- EXTRAIT PRÉSENTÉ
Décisions de la Cour fédérale

Informations sur la décision

Contenu de la décision

Date : 20150317


Dossier : IMM‑41‑14

Référence : 2015 CF 338

[TRADUCTION FRANÇAISE RÉVISÉE]

Ottawa (Ontario), le 17 mars 2015

En présence de monsieur le juge de Montigny

ENTRE :

ELHAM FATHY ELSAYED ISMAIL,

TAMER ABDELMAKSOUD ALY MAHMOUD et RODINA TAMER ABDEL‑MAKSOUD ALY MAHMOUD

demandeurs

et

MINISTRE DE LA CITOYENNETÉ

ET DE L’IMMIGRATION

défendeur

JUGEMENT ET MOTIFS

[1]               La Cour est saisie d’une demande de contrôle judiciaire de la décision, en date du 29 novembre 2013, par laquelle la Section d’appel de l’immigration de la Commission de l’immigration et du statut de réfugié (la SAI) a rejeté l’appel des demandeurs pour absence de compétence. La SAI a conclu, sur le fondement des renseignements fournis, que les demandeurs n’avaient pas démontré qu’ils avaient un droit d’appel dans les circonstances.

[2]               Pour les motifs exposés ci‑après, la présente demande de contrôle judiciaire devrait être rejetée.

I.                   Les faits

[3]               La demanderesse principale, Elham Fathy Elsayed Ismail, est une citoyenne de l’Égypte qui a fait une demande en vue de venir au Canada en vertu du programme des travailleurs qualifiés. Elle a présenté un certificat de tests linguistiques (IELTS) et a obtenu un visa de résident permanent, tout comme ses personnes à charge, qui sont les deux autres demandeurs en l’espèce, à savoir son époux, Tamer Abdelmaksoud Aly Mahmoud, et leur fille, Rodina Tamer Abdel‑Maksoud Aly Mahmoud.

[4]               Les demandeurs sont arrivés à l’aéroport Lester B. Pearson le 30 octobre 2011. Ils ont présenté leurs visas de résident permanent et ont fait l’objet d’un contrôle par une agente d’immigration. Lorsque la demanderesse principale n’a pas été capable de répondre à des questions simples en anglais, l’agente a vérifié la base de données informatique (SSOBL) et a constaté qu’un agent des visas au Caire avait conclu que les résultats de l’IELTS présentés étaient frauduleux. Les visas avaient néanmoins été délivrés. Cela serait apparemment attribuable à l’agitation civile en Égypte à l’époque, qui avait entraîné une interruption du traitement.

[5]               Les demandeurs n’ont pas acquis le droit d’établissement à l’aéroport, mais ils ont été autorisés à entrer au Canada en vertu de l’article 23 de la Loi sur l’immigration et la protection des réfugiés, LC 2001, c 27 (LIPR) en vue de se soumettre à un contrôle à une date ultérieure. Avant le contrôle, le 23 novembre 2011, un agent des visas a révoqué les visas de résident permanent des demandeurs. Les demandeurs se sont par la suite soumis à un contrôle le 2 décembre 2011, et des mesures d’exclusion ont été prises contre tous les trois, étant donné qu’ils n’avaient pas de visas valides. Les demandeurs ont cherché à interjeter appel des mesures d’exclusion auprès de la SAI conformément au paragraphe 63(2) de la LIPR.

- ENTRÉES DE DONNÉES
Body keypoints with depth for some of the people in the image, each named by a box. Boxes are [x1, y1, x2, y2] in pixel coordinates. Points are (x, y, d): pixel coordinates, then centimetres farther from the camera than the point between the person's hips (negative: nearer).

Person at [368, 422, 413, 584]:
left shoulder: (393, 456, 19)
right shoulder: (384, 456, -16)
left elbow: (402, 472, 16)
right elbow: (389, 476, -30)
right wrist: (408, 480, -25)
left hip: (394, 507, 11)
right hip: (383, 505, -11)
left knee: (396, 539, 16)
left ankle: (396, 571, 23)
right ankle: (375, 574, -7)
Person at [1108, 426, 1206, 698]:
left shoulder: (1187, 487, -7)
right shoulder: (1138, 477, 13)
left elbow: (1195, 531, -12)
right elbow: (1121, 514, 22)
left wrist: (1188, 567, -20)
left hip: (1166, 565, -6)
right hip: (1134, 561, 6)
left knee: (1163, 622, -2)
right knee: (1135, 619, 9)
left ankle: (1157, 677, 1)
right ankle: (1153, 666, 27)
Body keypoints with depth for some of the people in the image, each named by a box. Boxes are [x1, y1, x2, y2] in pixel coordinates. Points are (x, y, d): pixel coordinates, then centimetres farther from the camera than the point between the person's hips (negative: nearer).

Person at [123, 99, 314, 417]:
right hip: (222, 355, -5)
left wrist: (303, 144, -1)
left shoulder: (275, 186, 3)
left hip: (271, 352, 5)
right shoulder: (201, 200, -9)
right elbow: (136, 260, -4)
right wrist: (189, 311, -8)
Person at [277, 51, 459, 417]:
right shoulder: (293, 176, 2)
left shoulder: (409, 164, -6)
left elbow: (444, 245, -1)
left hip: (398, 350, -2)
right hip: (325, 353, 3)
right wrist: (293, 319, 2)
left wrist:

- SÉRIE D'EXERCICES
a. Selon l'extrait, à quelle date les demandeurs sont-ils arrivés à l'aéroport Lester B. Pearson ?
b. Mettez à jour l'extrait : recopiez le passage de « [4]               Les demandeurs » à « interruption du traitement. » en remplaçant « anglais » par « français ».
Les items constituent un matériau indépendant de l'extrait.

- RÉSULTATS
a. Le 30 octobre 2011.

b.
[4]               Les demandeurs sont arrivés à l’aéroport Lester B. Pearson le 30 octobre 2011. Ils ont présenté leurs visas de résident permanent et ont fait l’objet d’un contrôle par une agente d’immigration. Lorsque la demanderesse principale n’a pas été capable de répondre à des questions simples en français, l’agente a vérifié la base de données informatique (SSOBL) et a constaté qu’un agent des visas au Caire avait conclu que les résultats de l’IELTS présentés étaient frauduleux. Les visas avaient néanmoins été délivrés. Cela serait apparemment attribuable à l’agitation civile en Égypte à l’époque, qui avait entraîné une interruption du traitement.